QUOTED PASSAGE ::
╭──
Isles' flu shot rate tops U.S.

Advertiser Staff and News Services

The Stop Flu at School program was the chief reason that Hawai'i leads the nation with the best seasonal flu vaccination rate this year, state health officials said.

Hawai'i had a seasonal flu vaccination rate of nearly 55 percent, said the U.S. Centers for Disease Control and Prevention.

"It was a nice surprise," said Dr. Sarah Park, DOH state epidemiologist. "We knew we were up there because we were so successful with our school flu vaccination last year.

"Everything points to the fact that the pandemic will likely dominate the flu season again."

The CDC agreed with Park's assessment and said fears of swine flu helped boost vaccinations nationally for ordinary seasonal flu last year, with a record 40 percent of adults and children getting the vaccine.

The national jump in seasonal vaccinations was most dramatic in children, but vaccinations also increased in healthy adults under 50, according to the CDC.

In Hawai'i, more than 55,000 students received the H1N1 vaccine.

A total of 71,000 students received seasonal flu shots at 342 schools statewide this year through the Stop Flu at School program, which provides free vaccinations.
╰──
THE DATA ::
╭──
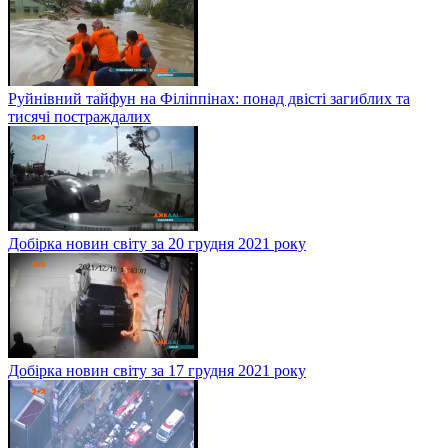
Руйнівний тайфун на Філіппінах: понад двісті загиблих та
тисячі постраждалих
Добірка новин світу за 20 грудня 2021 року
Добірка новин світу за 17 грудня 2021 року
╰──
Decide whether each statement agrees with the news item on Hawai'i's flu shot rate. Answer yes or no, and quote the words of the item that decide it. (a) Hawai'i's seasonal flu vaccination rate was nearly 55 percent. (b) Across the nation, the rise in seasonal vaccinations was largest among healthy adults under 50. (c) The Stop Flu at School program charges for its vaccinations.

RESULT ::
(a) Yes: "Hawai'i had a seasonal flu vaccination rate of nearly 55 percent"
(b) No: "The national jump in seasonal vaccinations was most dramatic in children"
(c) No: "which provides free vaccinations"